Colin headshot standingI was trained as a Romanticist and received my PhD from the University of Michigan in 2000.  I continue to write and teach about Romantic literature, politics, and culture, at both the graduate and undergraduate levels. I also teach undergraduate theory courses and Bible as Literature. In 2017-2018 I was Interim Chair of the Department of English; in 2018 I was the Leverhulme Visiting Professor of English at Lancaster University, England. 
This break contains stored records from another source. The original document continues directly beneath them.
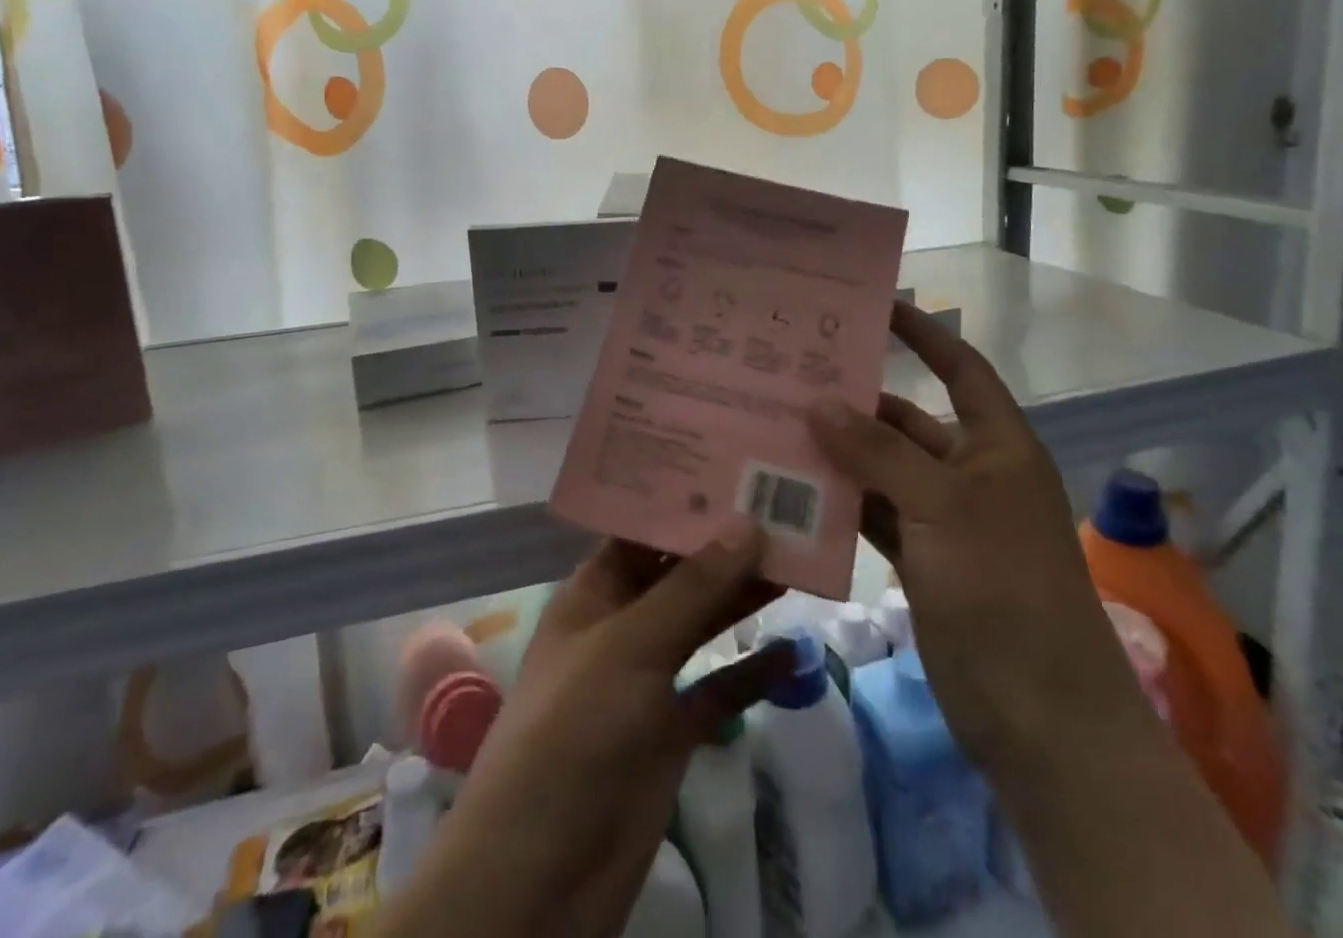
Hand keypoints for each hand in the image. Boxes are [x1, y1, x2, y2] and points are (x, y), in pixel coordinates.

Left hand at [380, 528, 790, 937]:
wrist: (543, 875)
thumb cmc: (573, 732)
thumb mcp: (630, 646)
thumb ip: (692, 588)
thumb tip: (748, 522)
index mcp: (594, 591)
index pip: (642, 529)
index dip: (684, 499)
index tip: (734, 466)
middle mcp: (621, 624)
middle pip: (680, 572)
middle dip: (725, 544)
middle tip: (783, 505)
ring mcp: (648, 678)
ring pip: (703, 623)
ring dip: (744, 597)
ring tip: (799, 559)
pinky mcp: (672, 729)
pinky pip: (718, 687)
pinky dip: (751, 671)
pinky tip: (793, 651)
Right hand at [809, 301, 1140, 773]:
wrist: (1042, 720)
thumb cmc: (1005, 590)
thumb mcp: (943, 508)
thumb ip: (879, 452)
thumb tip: (819, 402)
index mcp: (997, 445)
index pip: (960, 368)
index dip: (924, 334)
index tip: (874, 306)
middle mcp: (969, 473)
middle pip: (907, 421)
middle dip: (856, 401)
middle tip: (792, 375)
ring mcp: (943, 520)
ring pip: (882, 470)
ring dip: (839, 455)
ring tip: (775, 427)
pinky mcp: (921, 561)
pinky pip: (873, 515)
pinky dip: (840, 504)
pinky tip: (791, 491)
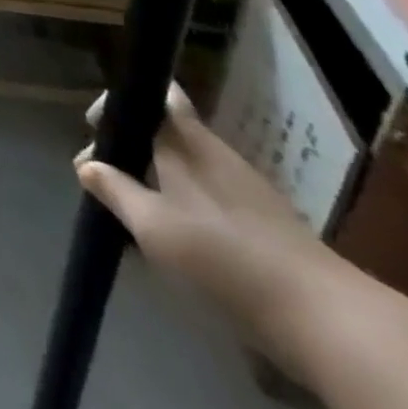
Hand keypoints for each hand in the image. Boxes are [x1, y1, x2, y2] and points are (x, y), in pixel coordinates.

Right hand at [75, 84, 341, 355]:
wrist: (321, 314)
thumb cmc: (222, 255)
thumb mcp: (153, 226)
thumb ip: (116, 190)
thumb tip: (86, 164)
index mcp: (184, 140)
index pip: (155, 94)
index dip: (121, 103)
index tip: (95, 129)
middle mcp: (213, 150)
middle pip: (166, 128)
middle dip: (133, 144)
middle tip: (107, 176)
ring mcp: (244, 184)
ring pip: (188, 162)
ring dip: (157, 174)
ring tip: (136, 208)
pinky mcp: (265, 219)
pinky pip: (210, 192)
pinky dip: (185, 199)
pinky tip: (178, 233)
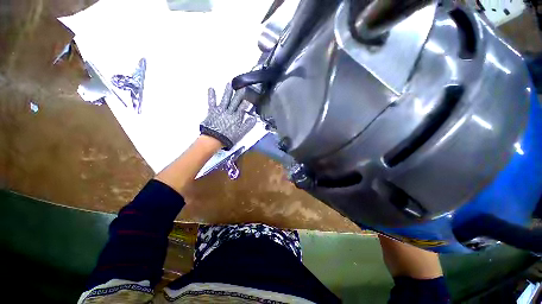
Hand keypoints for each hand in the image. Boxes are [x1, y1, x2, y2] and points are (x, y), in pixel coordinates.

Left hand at [200, 83, 256, 149]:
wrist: (214, 139)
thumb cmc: (228, 137)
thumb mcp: (241, 133)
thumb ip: (248, 125)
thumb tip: (254, 119)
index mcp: (237, 117)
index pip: (243, 107)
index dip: (246, 102)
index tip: (249, 96)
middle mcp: (229, 111)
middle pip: (235, 101)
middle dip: (239, 94)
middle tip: (242, 86)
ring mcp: (220, 110)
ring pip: (225, 99)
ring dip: (227, 91)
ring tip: (229, 83)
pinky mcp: (212, 111)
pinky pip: (212, 102)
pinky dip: (212, 95)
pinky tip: (211, 88)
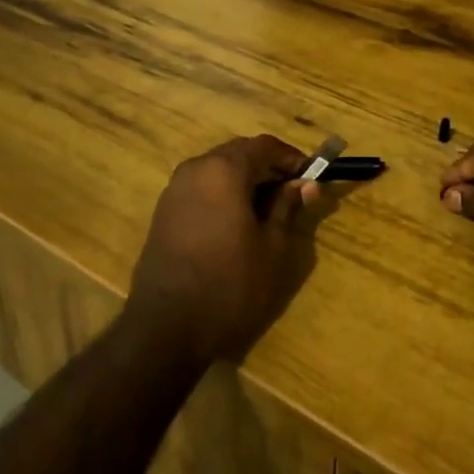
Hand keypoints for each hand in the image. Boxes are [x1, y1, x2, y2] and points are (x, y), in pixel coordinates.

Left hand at [127, 135, 326, 364]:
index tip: (311, 175)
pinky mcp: (163, 212)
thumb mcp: (272, 248)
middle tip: (292, 192)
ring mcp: (174, 190)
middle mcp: (195, 169)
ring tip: (267, 210)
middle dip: (267, 167)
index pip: (263, 146)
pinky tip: (236, 223)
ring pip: (217, 170)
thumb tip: (305, 184)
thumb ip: (287, 207)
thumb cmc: (230, 285)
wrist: (167, 327)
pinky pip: (200, 189)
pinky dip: (222, 194)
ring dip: (244, 180)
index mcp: (223, 170)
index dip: (291, 157)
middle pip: (238, 153)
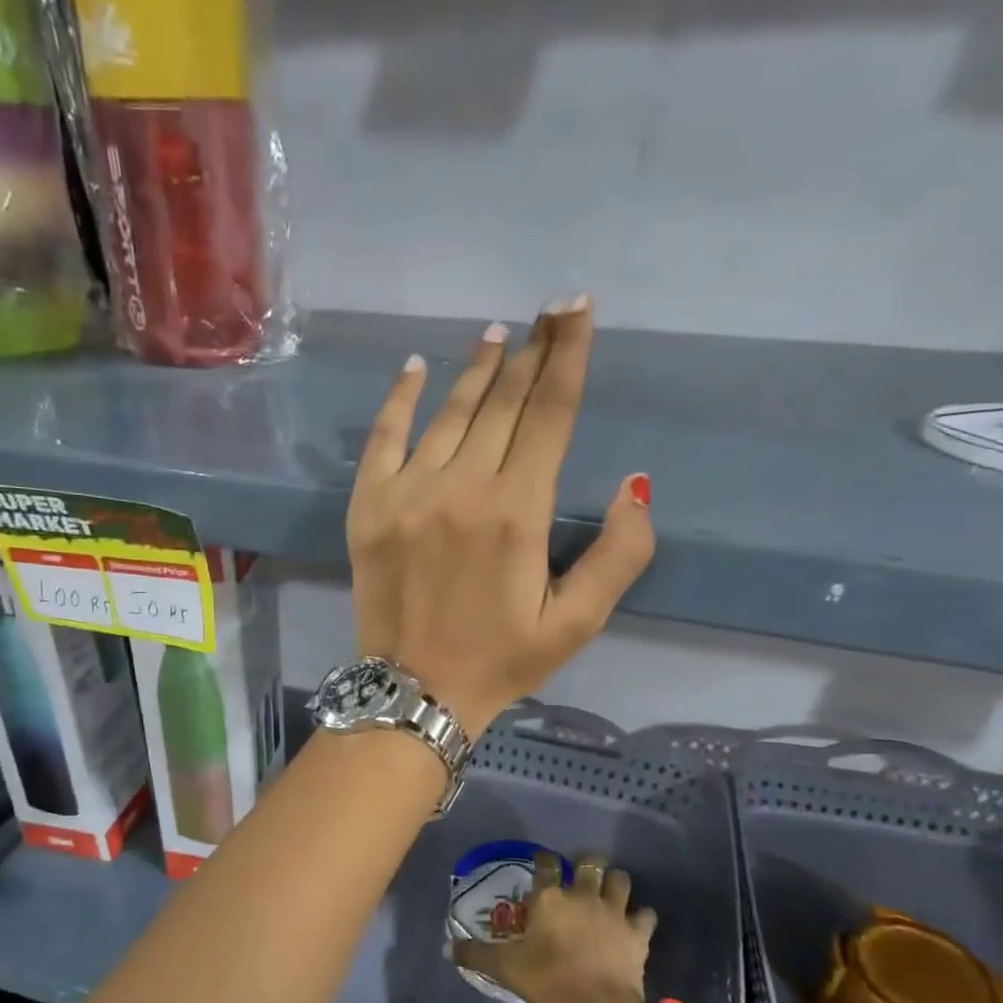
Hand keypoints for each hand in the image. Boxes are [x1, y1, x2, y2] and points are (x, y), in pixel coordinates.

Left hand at [346, 297, 654, 738]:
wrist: (412, 692)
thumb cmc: (499, 662)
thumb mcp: (575, 623)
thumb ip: (618, 556)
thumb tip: (634, 487)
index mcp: (517, 512)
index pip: (550, 415)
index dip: (568, 357)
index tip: (577, 310)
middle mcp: (462, 488)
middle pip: (504, 403)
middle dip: (533, 352)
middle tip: (549, 310)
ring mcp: (408, 492)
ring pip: (450, 413)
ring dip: (477, 369)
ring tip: (500, 335)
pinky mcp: (368, 506)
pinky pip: (383, 438)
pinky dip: (399, 399)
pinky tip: (415, 367)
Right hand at [452, 850, 657, 1002]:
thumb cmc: (547, 981)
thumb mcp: (504, 968)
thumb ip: (475, 954)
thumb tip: (446, 948)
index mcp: (549, 898)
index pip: (546, 863)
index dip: (544, 859)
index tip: (543, 862)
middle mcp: (583, 895)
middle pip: (590, 861)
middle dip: (587, 861)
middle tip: (582, 872)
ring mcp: (614, 911)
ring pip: (621, 879)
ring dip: (616, 882)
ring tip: (610, 890)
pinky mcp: (637, 933)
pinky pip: (646, 914)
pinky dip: (641, 917)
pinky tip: (635, 923)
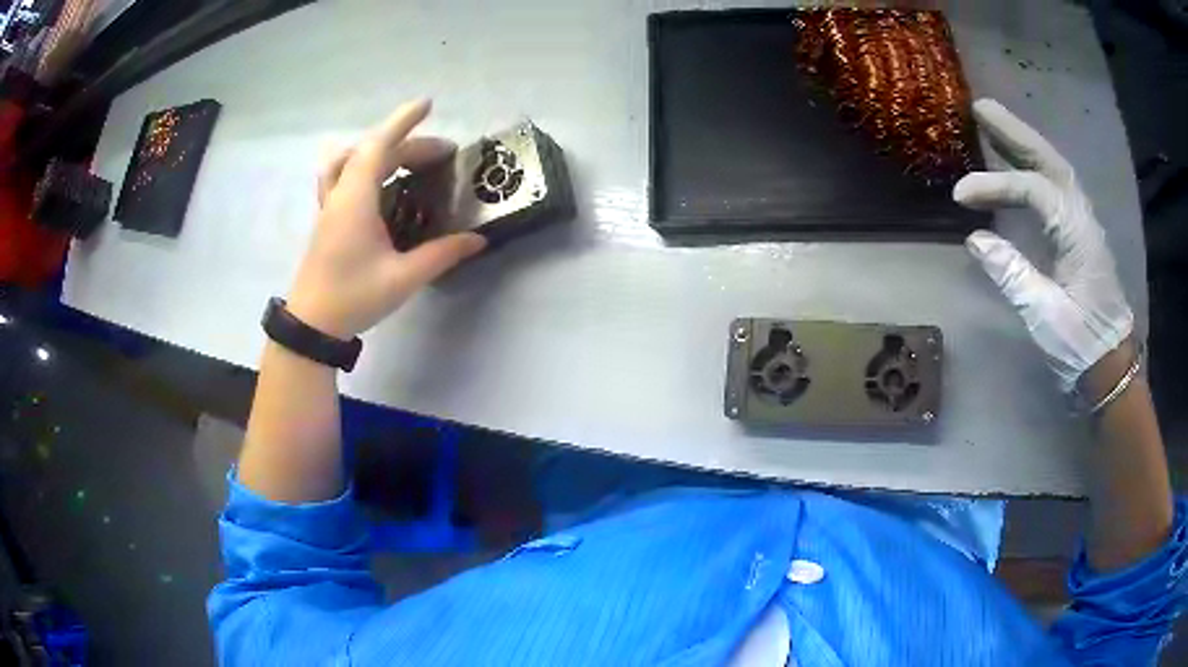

Romanticism has always interested me less as a historical period than as a set of conceptual and theoretical problems (involving subjectvity, selfhood, language, secularization, ontology, and political agency) that sometimes find purchase in other periods or styles. I have also published quite a bit in the burgeoning fields of secular and post-secular studies, and in the field of Religion and Literature. Finally, I have a long-standing interest in cognitive science, particularly theories of consciousness, and in the history of philosophy more generally.

I am currently working on two separate book-length projects. The first, provisionally titled Eternity's Demand, is a study of selfhood in literature and religion, with particular reference both to Romanticism and to the existential tradition from Kierkegaard to Sartre to Malick. The second is a book on the political possibilities of Romanticism, provisionally entitled Careless Steps. Reading Romanticism as a set of experiments in embodiment, this project will include chapters on panpsychism, animism, the commons, and walking.

 I have been the Director of the Center for Cultural Analysis since 2019, but my association with the Center goes back to my very first year at Rutgers, in 2000-01, when Michael Warner directed a remarkable seminar on "Secularism" that would shape my work for the next decade or more.  Some years later, I co-directed seminars with Jonathan Kramnick (on "Mind and Culture") and with Jorge Marcone (on "Objects and Environments"), both of which have continued to resonate in my intellectual life.  In short, the CCA has been a central part of my own intellectual life and development at Rutgers, and my goal is to make that happen for as many colleagues as possible.